Beide wetsvoorstellen werden door de commissie voor de Justitie besproken tijdens haar vergadering van 8 juli 2009, in aanwezigheid van de minister van Justitie.

II. INLEIDENDE UITEENZETTING DOOR DE HEER VANDENBERGHE

De indiener legt uit dat beide voorstellen het gevolg zijn van de Bologna-hervorming, die de bachelor- en masterstructuur heeft ingevoerd. In ons intern recht werd de gelijkstelling van de graden van licentiaat en master in de rechten verwezenlijkt door een Vlaams decreet van 4 april 2003 en een besluit van de Franse Gemeenschap van 19 mei 2004.

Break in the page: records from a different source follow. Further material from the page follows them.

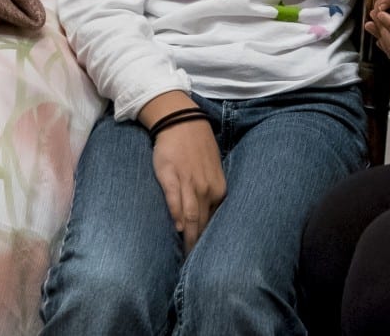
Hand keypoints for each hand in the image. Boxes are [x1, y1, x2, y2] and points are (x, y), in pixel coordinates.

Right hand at [152, 116, 226, 253]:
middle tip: (193, 267)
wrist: (180, 121)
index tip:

Dit bracht meteen de noodzaak teweeg om ook op het vlak van de federale wet te voorzien in een gelijkschakeling wat betreft de diplomavereisten voor de toegang tot verschillende juridische beroepen.

Wat bijvoorbeeld de uitoefening van de juridische beroepen van magistraat en advocaat betreft, vereisen verschillende wettelijke bepalingen een licentiaatsdiploma in de rechten.

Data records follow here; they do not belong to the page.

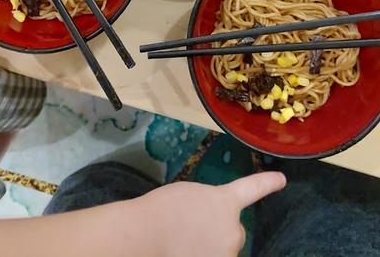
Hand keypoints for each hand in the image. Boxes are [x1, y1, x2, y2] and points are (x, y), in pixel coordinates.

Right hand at [135, 172, 285, 255]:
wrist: (148, 235)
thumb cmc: (163, 210)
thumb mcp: (189, 196)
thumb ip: (207, 206)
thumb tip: (208, 222)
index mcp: (225, 201)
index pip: (252, 189)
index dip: (268, 184)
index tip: (281, 180)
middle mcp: (234, 228)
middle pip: (234, 231)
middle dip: (220, 233)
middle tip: (193, 232)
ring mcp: (228, 252)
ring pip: (223, 252)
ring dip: (210, 249)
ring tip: (182, 245)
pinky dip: (203, 256)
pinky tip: (183, 251)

Ook om toe te treden tot wettelijk opgerichte instituten, zoals voor bedrijfsjuristen, gelden soortgelijke vereisten.

Grosso modo kan men stellen dat de diplomavereisten voor de voornoemde beroepscategorieën in de bestaande bepalingen gewag maken van de oude titels. De gelijkstelling van de masterdiploma's is echter niet afdoende voor specifieke juridische beroepen, omdat deze niet over de grenzen heen kunnen gelijkgesteld worden. Er is immers voor deze beroepen een specifieke basiskennis van het Belgisch recht vereist, wat de vereiste rechtvaardigt van een examen afgelegd in een Belgische instelling voor hoger onderwijs, hogeschool of universiteit.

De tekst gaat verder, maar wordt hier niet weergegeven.